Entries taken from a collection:
- Opening Delimiter -

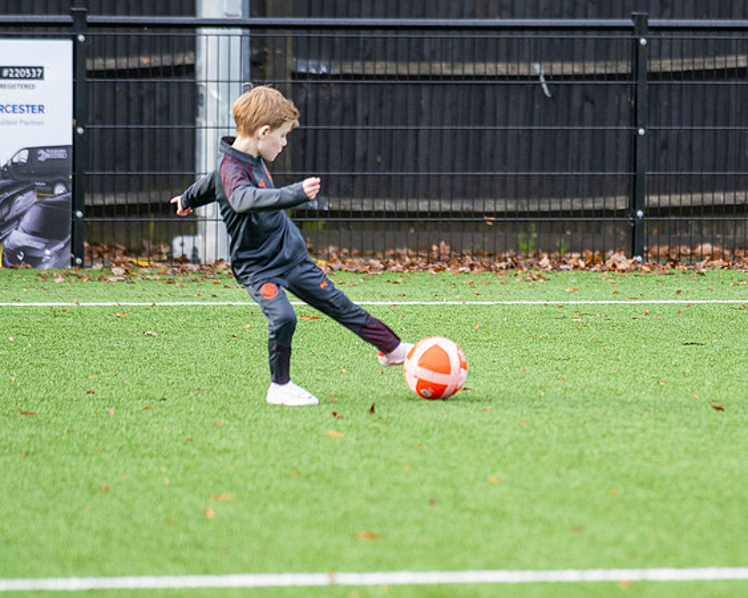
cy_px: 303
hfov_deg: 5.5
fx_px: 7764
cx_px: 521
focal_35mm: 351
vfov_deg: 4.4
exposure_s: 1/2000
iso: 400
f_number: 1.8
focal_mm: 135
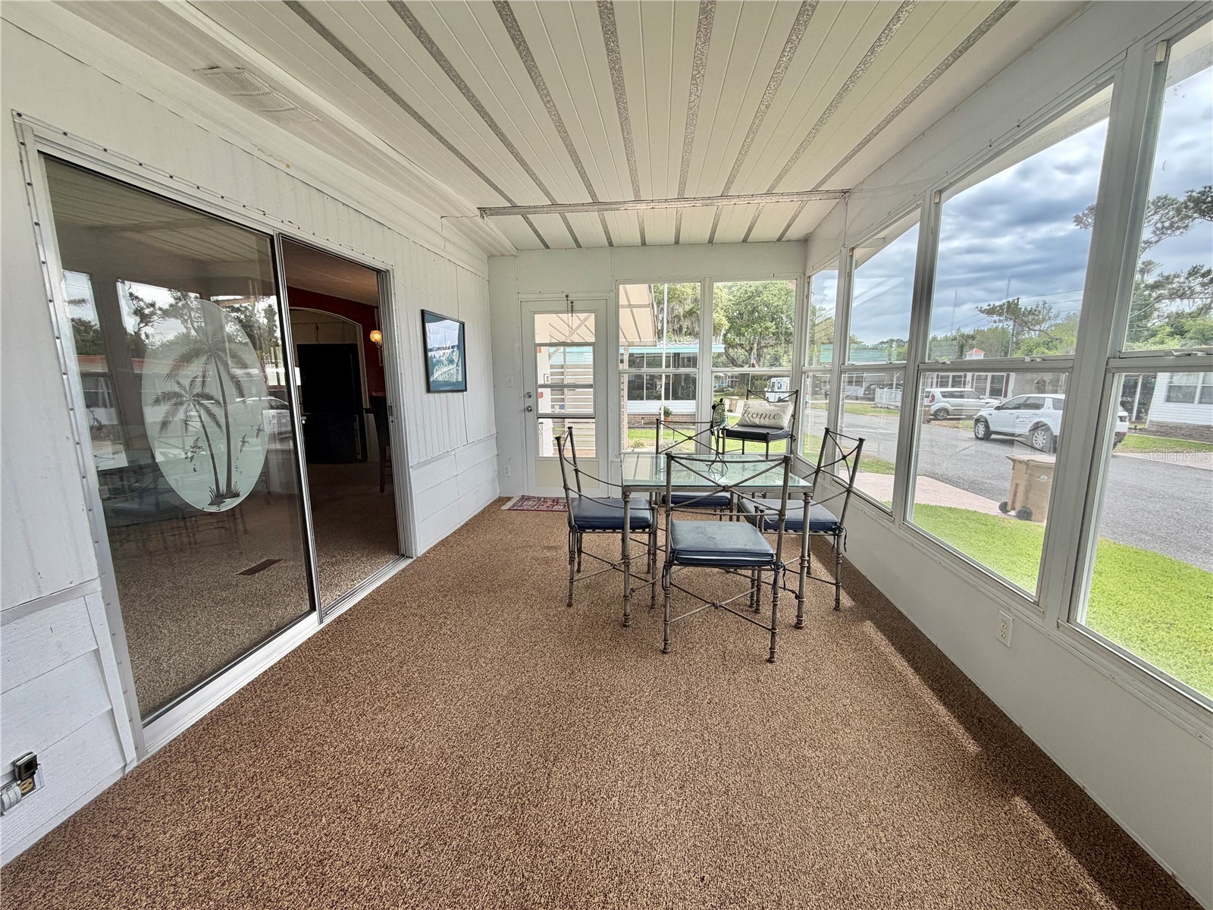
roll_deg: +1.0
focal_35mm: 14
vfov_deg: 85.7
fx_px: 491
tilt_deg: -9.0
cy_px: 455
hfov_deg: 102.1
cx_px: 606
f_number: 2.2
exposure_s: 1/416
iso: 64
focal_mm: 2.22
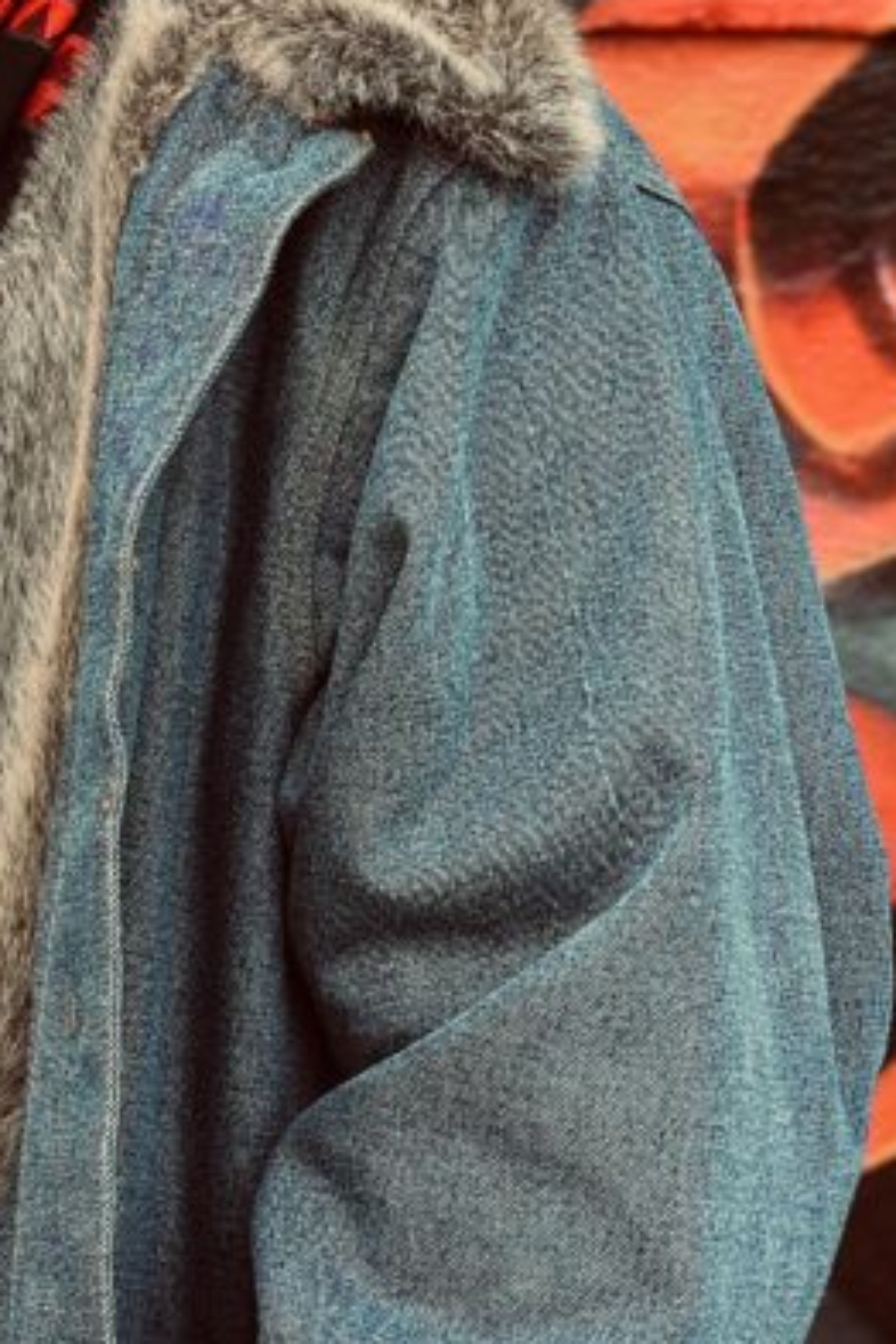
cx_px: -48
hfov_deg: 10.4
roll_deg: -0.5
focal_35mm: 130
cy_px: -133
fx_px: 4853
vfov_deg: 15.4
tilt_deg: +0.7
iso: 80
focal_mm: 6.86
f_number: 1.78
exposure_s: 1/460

- Closing Delimiter -

REQUIRED WORK: Return the records above verbatim, leaving out images.

ANSWER FOR THE TASK:
cy_px: 303
hfov_deg: 5.5
fx_px: 7764
cx_px: 521
focal_35mm: 351
vfov_deg: 4.4
exposure_s: 1/2000
iso: 400
f_number: 1.8
focal_mm: 135
roll_deg: +1.0
focal_35mm: 14
vfov_deg: 85.7
fx_px: 491
tilt_deg: -9.0
cy_px: 455
hfov_deg: 102.1
cx_px: 606
f_number: 2.2
exposure_s: 1/416
iso: 64
focal_mm: 2.22
cx_px: -48
hfov_deg: 10.4
roll_deg: -0.5
focal_35mm: 130
cy_px: -133
fx_px: 4853
vfov_deg: 15.4
tilt_deg: +0.7
iso: 80
focal_mm: 6.86
f_number: 1.78
exposure_s: 1/460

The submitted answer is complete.